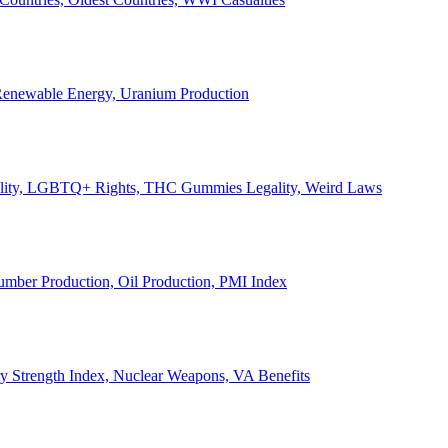
, Renewable Energy, Uranium Production
Legality, LGBTQ+ Rights, THC Gummies Legality, Weird Laws
Lumber Production, Oil Production, PMI Index
ary Strength Index, Nuclear Weapons, VA Benefits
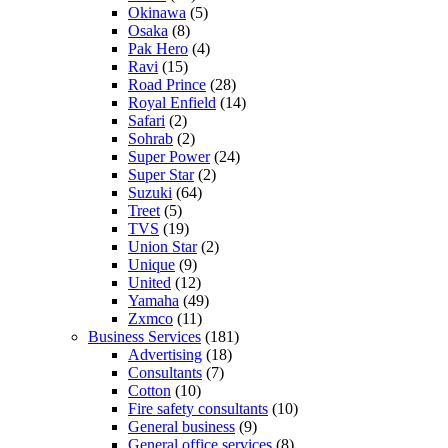
Okinawa
(5)
Osaka
(8)
Pak Hero
(4)
Ravi
(15)
Road Prince
(28)
Royal Enfield
(14)
Safari
(2)
Sohrab
(2)
Super Power
(24)
Super Star
(2)
Suzuki
(64)
Treet
(5)
TVS
(19)
Union Star
(2)
Unique
(9)
United
(12)
Yamaha
(49)
Zxmco
(11)
Business Services
(181)
Advertising
(18)
Consultants
(7)
Cotton
(10)
Fire safety consultants
(10)
General business
(9)
General office services
(8)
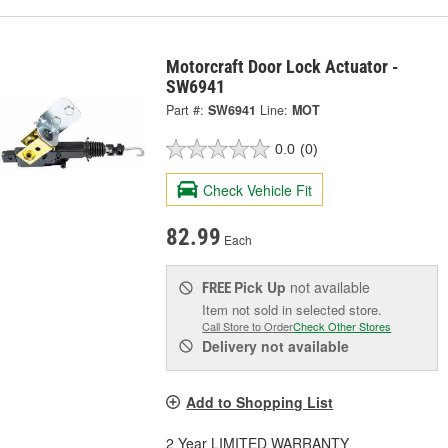
Motorcraft Door Lock Actuator -
SW6941
Part #:
SW6941
Line:
MOT
0.0
(0)
Check Vehicle Fit
82.99
Each
Pick Up
not available
FREE
Item not sold in selected store.
Call Store to Order
Check Other Stores
Delivery
not available
Add to Shopping List
2 Year LIMITED WARRANTY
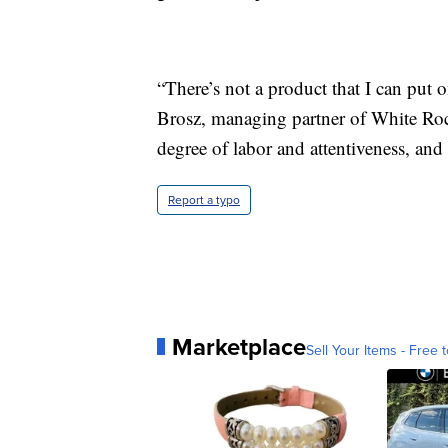
“There’s not a product that I can put
Brosz, managing partner of White Roc
degree of labor and attentiveness, and 
Report a typo
Marketplace
Sell Your Items - Free t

++++++++++

EXERCISE GOAL: Within the data above, find the lines that contain the word "Production" and copy each of them.

RESULT OF THE EXERCISE:
, Renewable Energy, Uranium Production
Lumber Production, Oil Production, PMI Index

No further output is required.